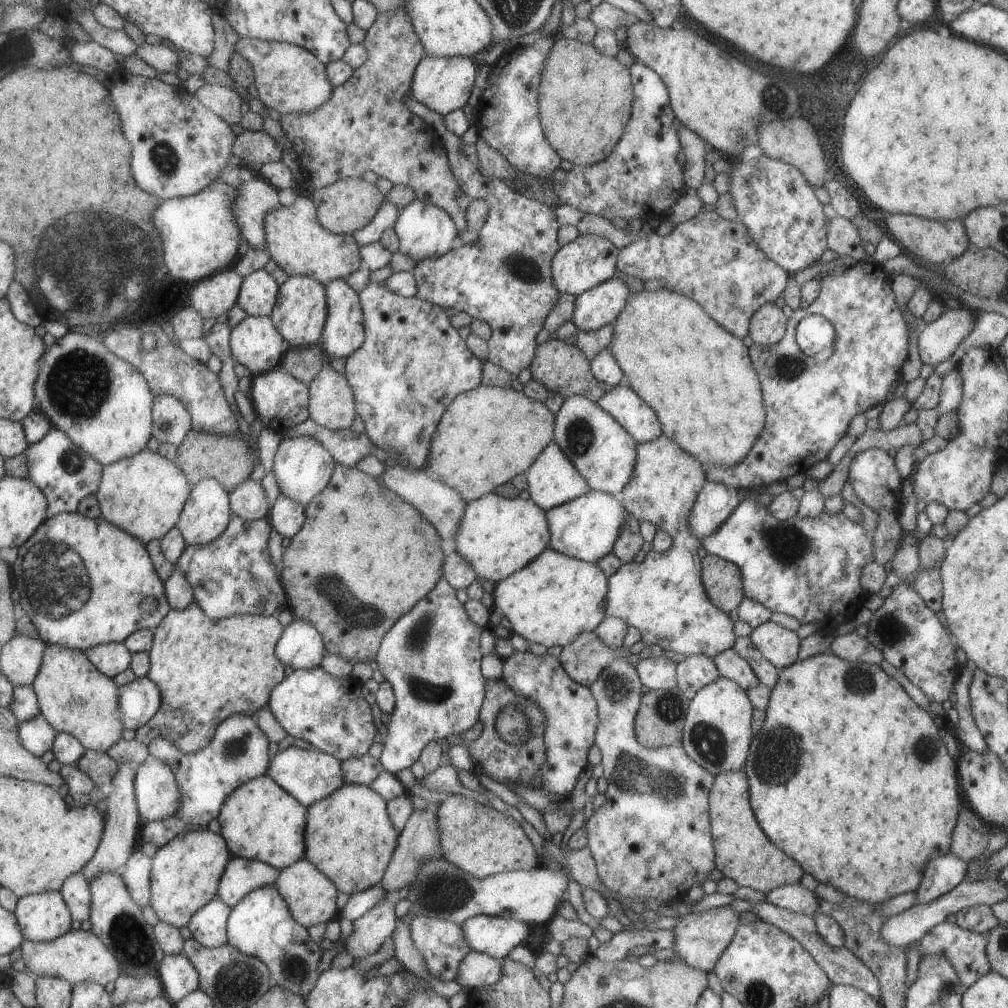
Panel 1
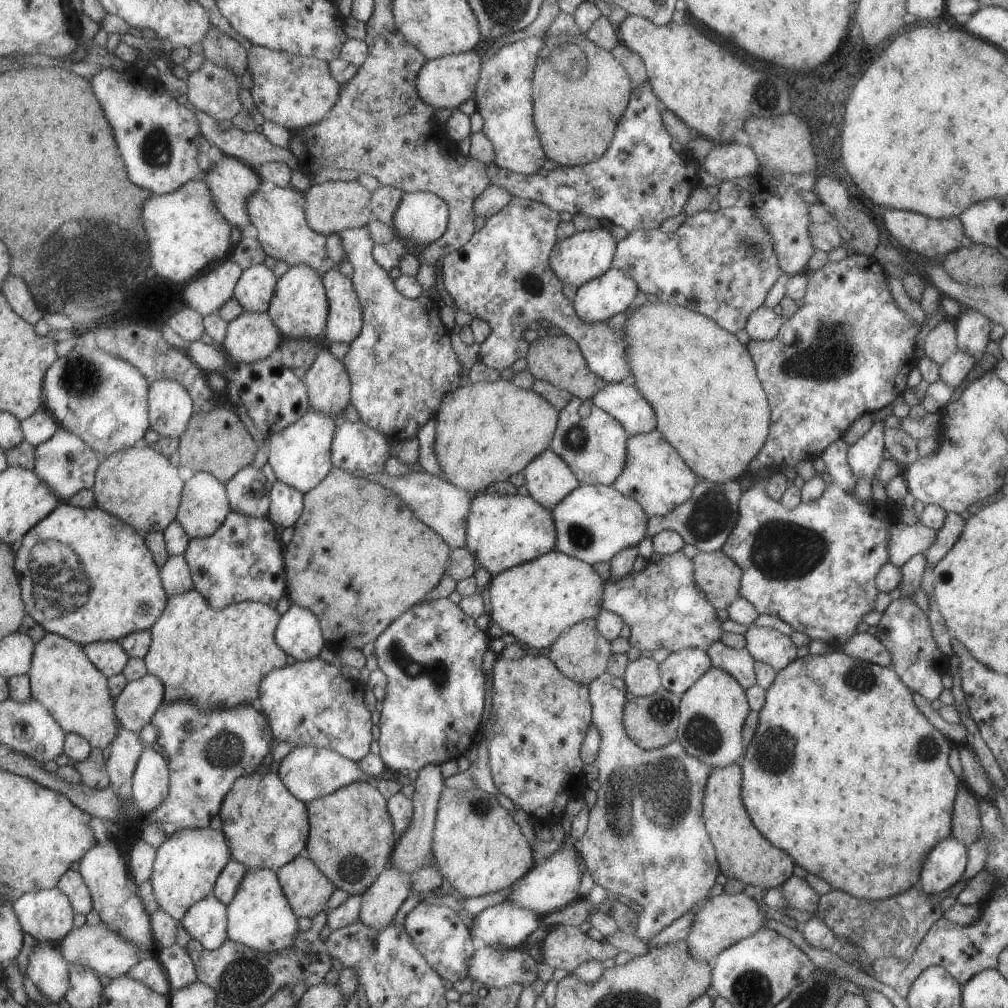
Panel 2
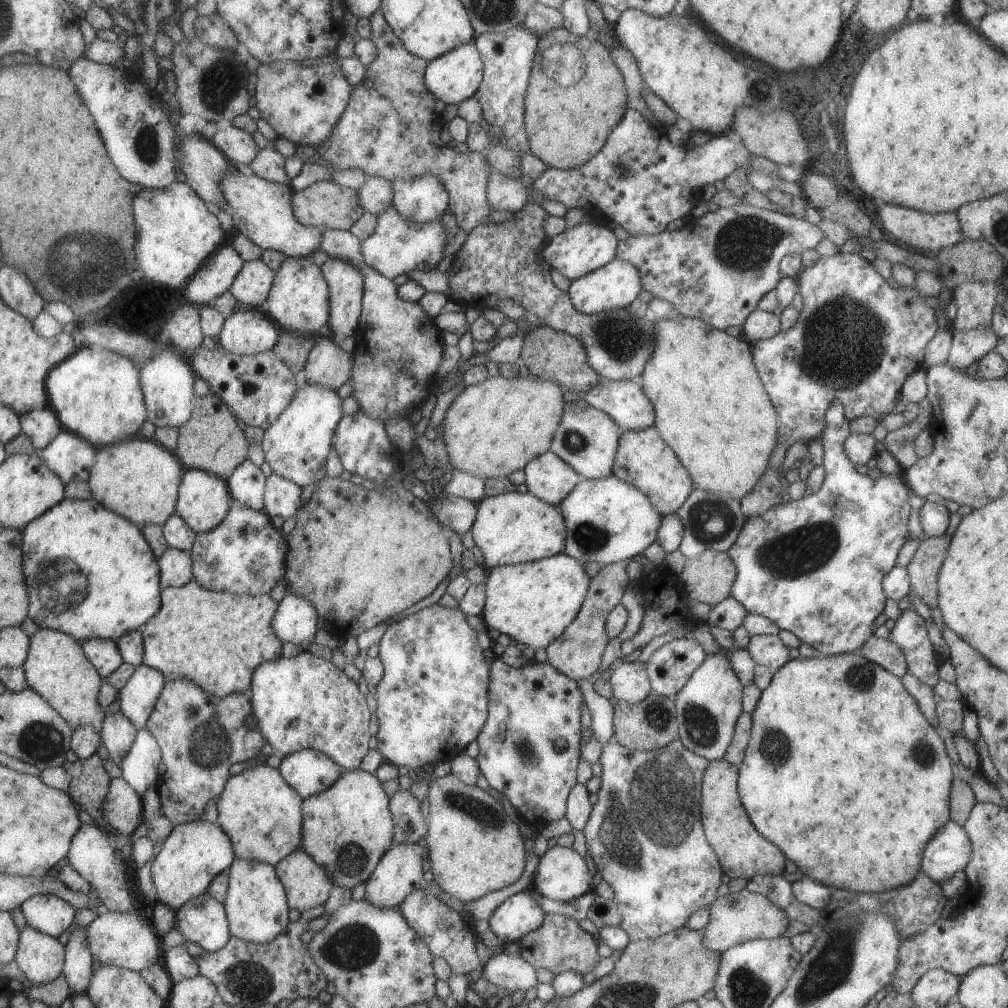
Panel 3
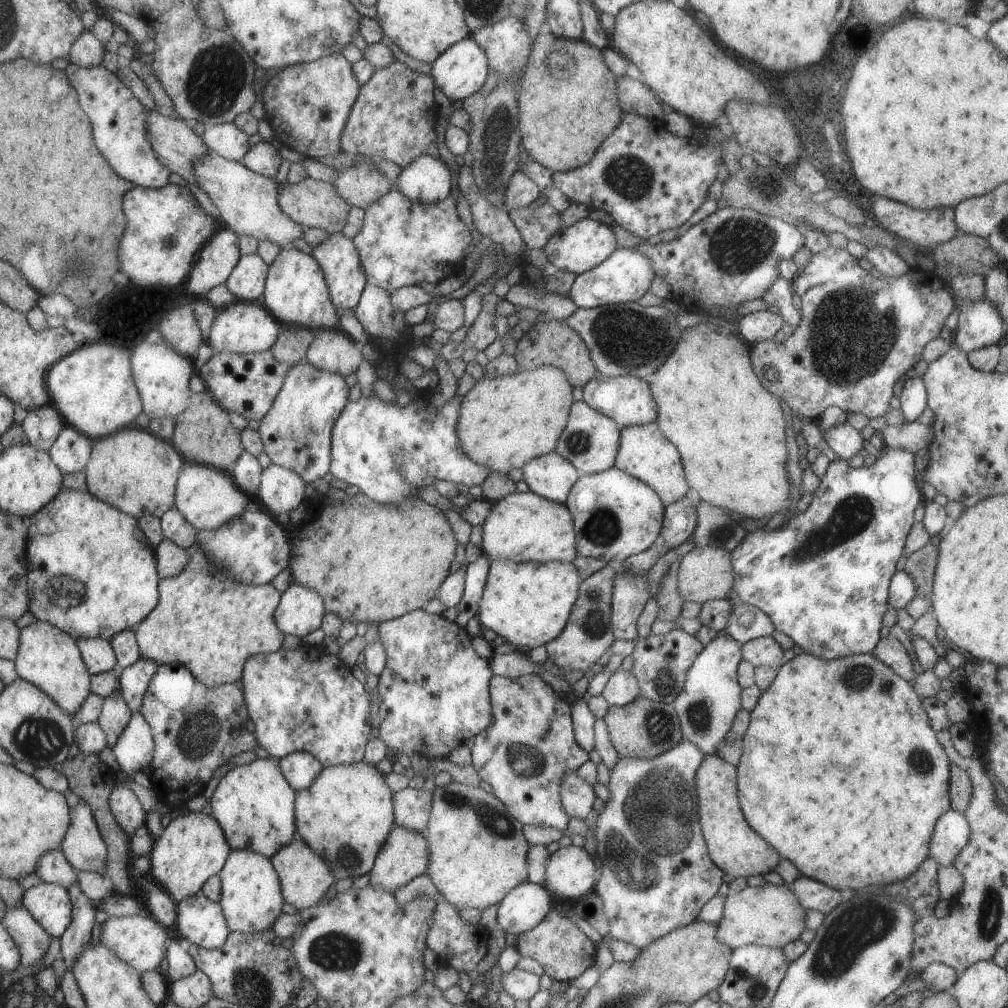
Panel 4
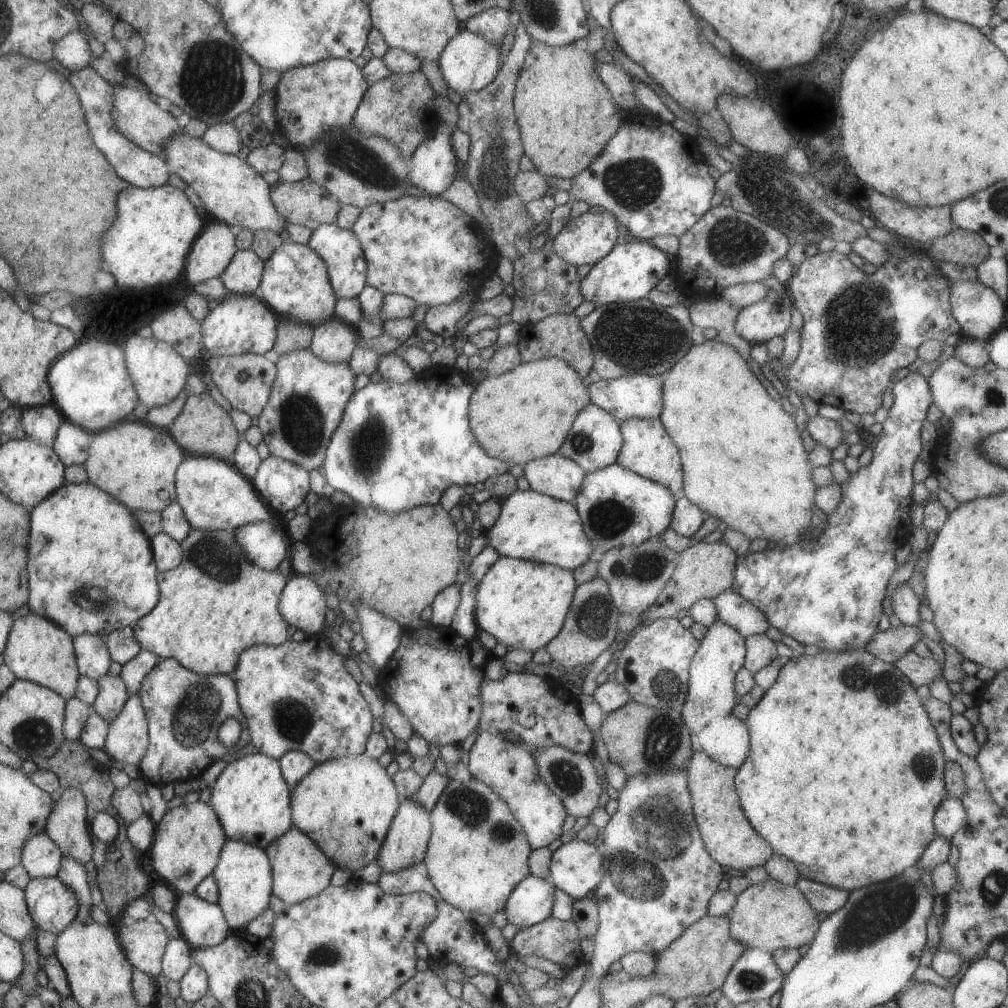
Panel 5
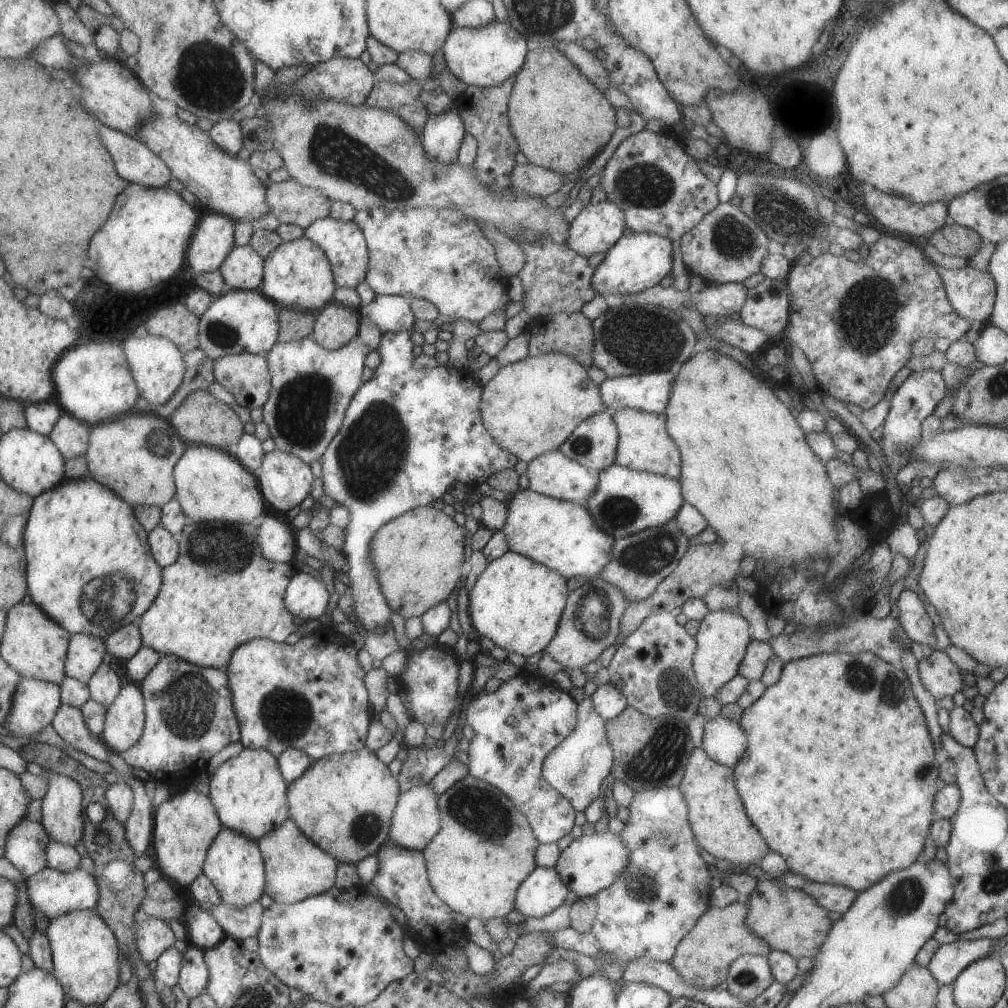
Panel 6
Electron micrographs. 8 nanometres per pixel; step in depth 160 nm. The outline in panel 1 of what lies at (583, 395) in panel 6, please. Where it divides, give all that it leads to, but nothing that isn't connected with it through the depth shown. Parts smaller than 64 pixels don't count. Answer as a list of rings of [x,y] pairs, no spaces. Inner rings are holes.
[[[483,384],[476,386],[473,390],[459,393],[452,401],[447,405],[447,408],[443,411],[438,425],[435,427],[434,433],[430,440],[429,452],[426,458],[425,470],[439,479],[442,483],[445,483],[449,488],[452,488],[465,503],[474,501],[480,496],[493,493],[497,486],[509,483],[510,480],[519,473],[525,473],[531,466],[531,463],[541,454],[541,451],[553,440],[553,427],[554,416],[547,410],[547,407],[539,401],[531,400],[527,398],[521,391],[515,391],[509,387],[488,387]]]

- - - - -

- [ACTIVITY]: When a record holds a picture, leave that picture out; copy the rest verbatim.

- [OUTPUT]:
Panel 1
Panel 2
Panel 3
Panel 4
Panel 5
Panel 6
Electron micrographs. 8 nanometres per pixel; step in depth 160 nm. The outline in panel 1 of what lies at (583, 395) in panel 6, please. Where it divides, give all that it leads to, but nothing that isn't connected with it through the depth shown. Parts smaller than 64 pixels don't count. Answer as a list of rings of [x,y] pairs, no spaces. Inner rings are holes.
[[[483,384],[476,386],[473,390],[459,393],[452,401],[447,405],[447,408],[443,411],[438,425],[435,427],[434,433],[430,440],[429,452],[426,458],[425,470],[439,479],[442,483],[445,483],[449,488],[452,488],[465,503],[474,501],[480,496],[493,493],[497,486],[509,483],[510,480],[519,473],[525,473],[531,466],[531,463],[541,454],[541,451],[553,440],[553,427],[554,416],[547,410],[547,407],[539,401],[531,400],[527,398],[521,391],[515,391],[509,387],[488,387]]]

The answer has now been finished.